[Dataset entries]
□ □ □
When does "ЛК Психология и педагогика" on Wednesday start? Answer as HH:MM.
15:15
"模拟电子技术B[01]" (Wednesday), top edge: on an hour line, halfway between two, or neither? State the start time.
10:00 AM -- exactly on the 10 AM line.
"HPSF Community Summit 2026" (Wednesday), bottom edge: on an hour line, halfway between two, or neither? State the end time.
□ □ □
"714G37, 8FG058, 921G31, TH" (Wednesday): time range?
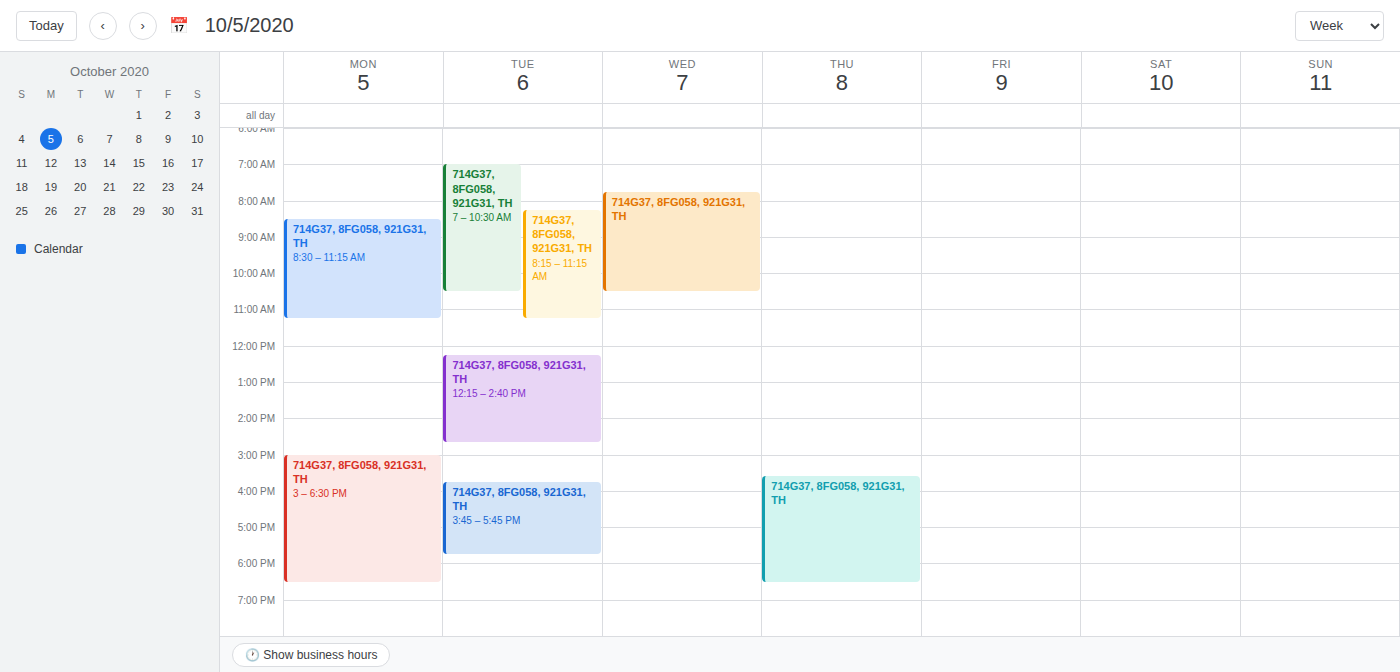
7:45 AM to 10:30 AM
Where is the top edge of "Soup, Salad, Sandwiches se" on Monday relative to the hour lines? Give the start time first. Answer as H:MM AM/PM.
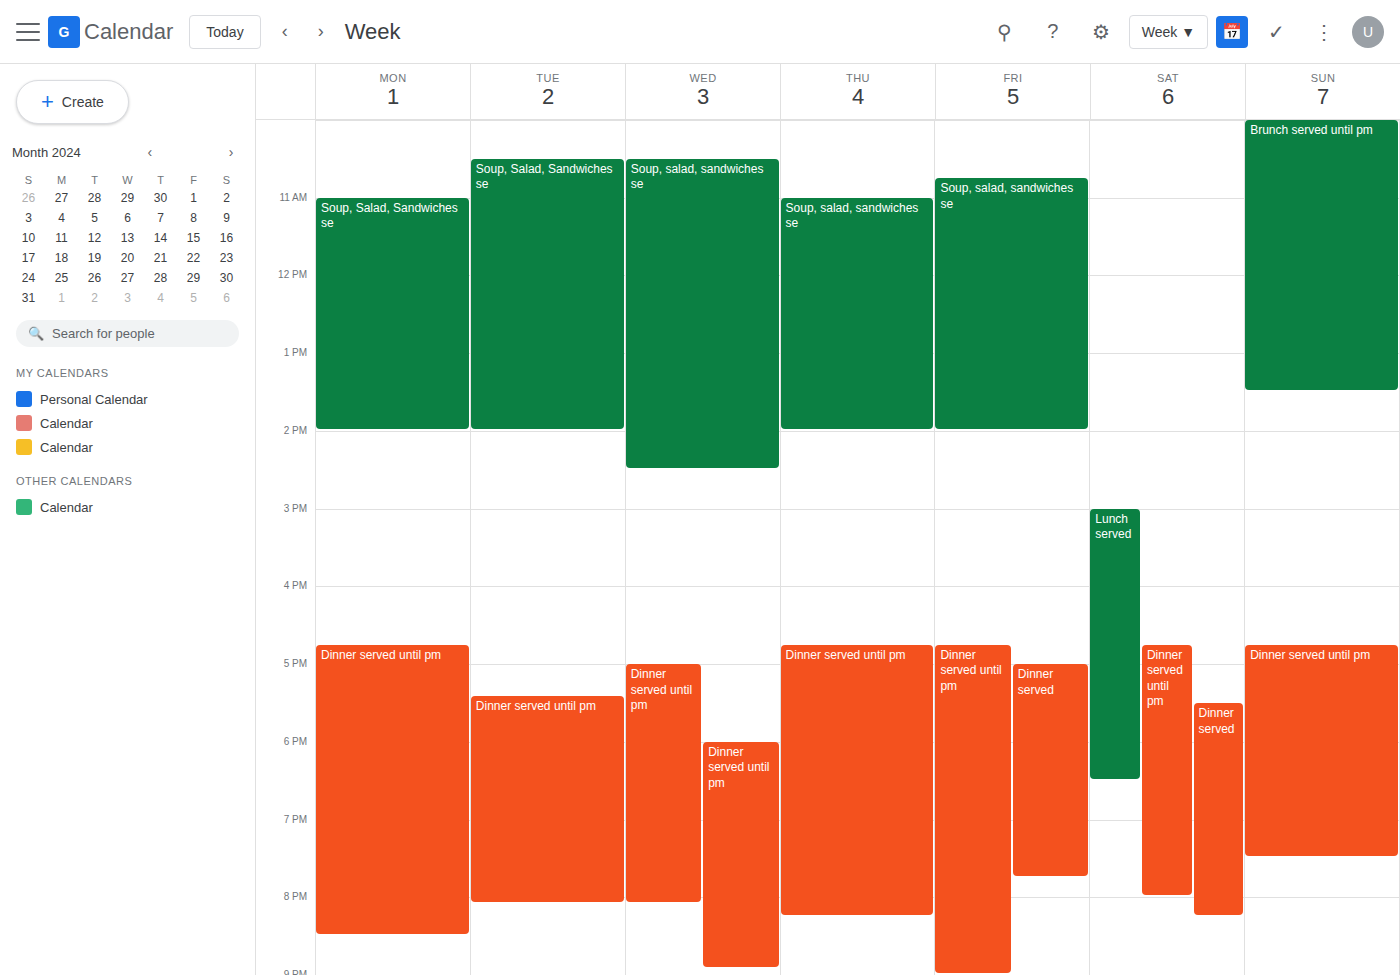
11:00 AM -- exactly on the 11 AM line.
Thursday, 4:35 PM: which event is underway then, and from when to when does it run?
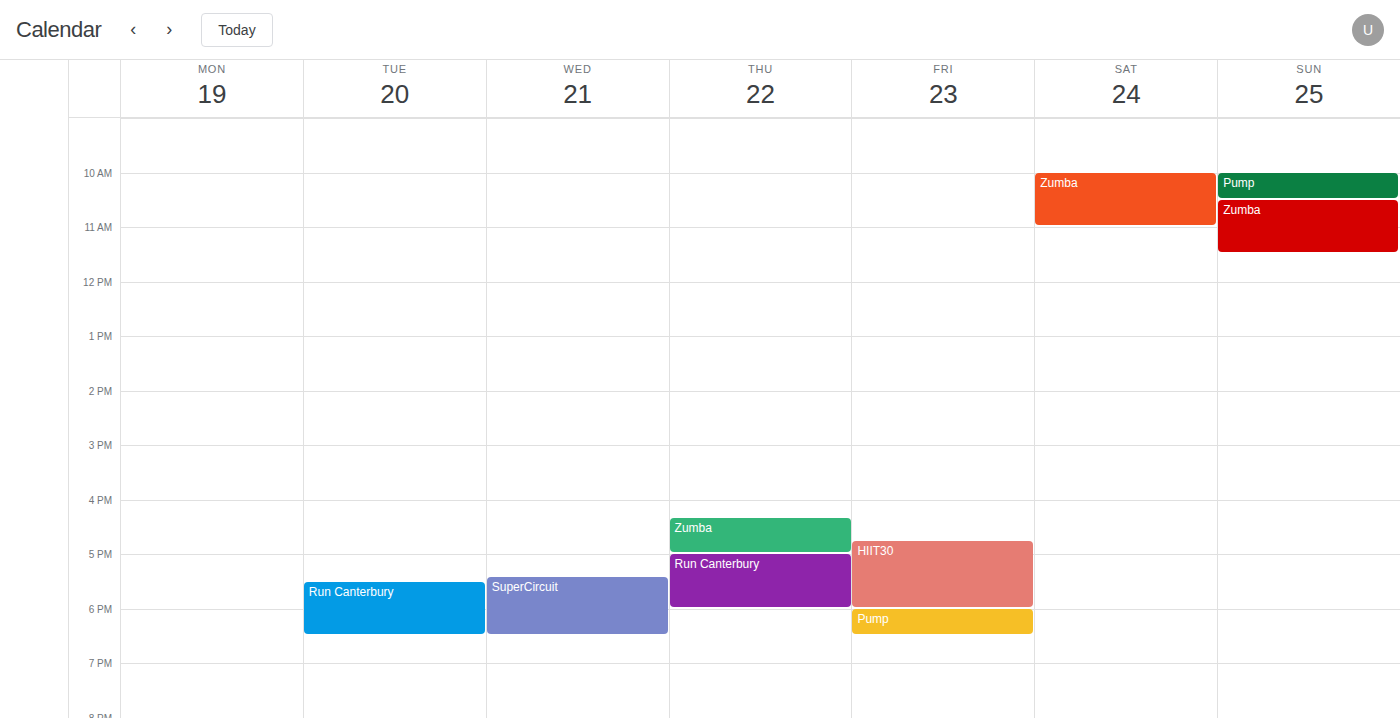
□ □ □
Copy out the material from the line containing "Answer as HH:MM." through the line containing "the end time.", including both of those lines.

The completed task:
When does "ЛК Психология и педагогика" on Wednesday start? Answer as HH:MM.
15:15
"模拟电子技术B[01]" (Wednesday), top edge: on an hour line, halfway between two, or neither? State the start time.
10:00 AM -- exactly on the 10 AM line.
"HPSF Community Summit 2026" (Wednesday), bottom edge: on an hour line, halfway between two, or neither? State the end time.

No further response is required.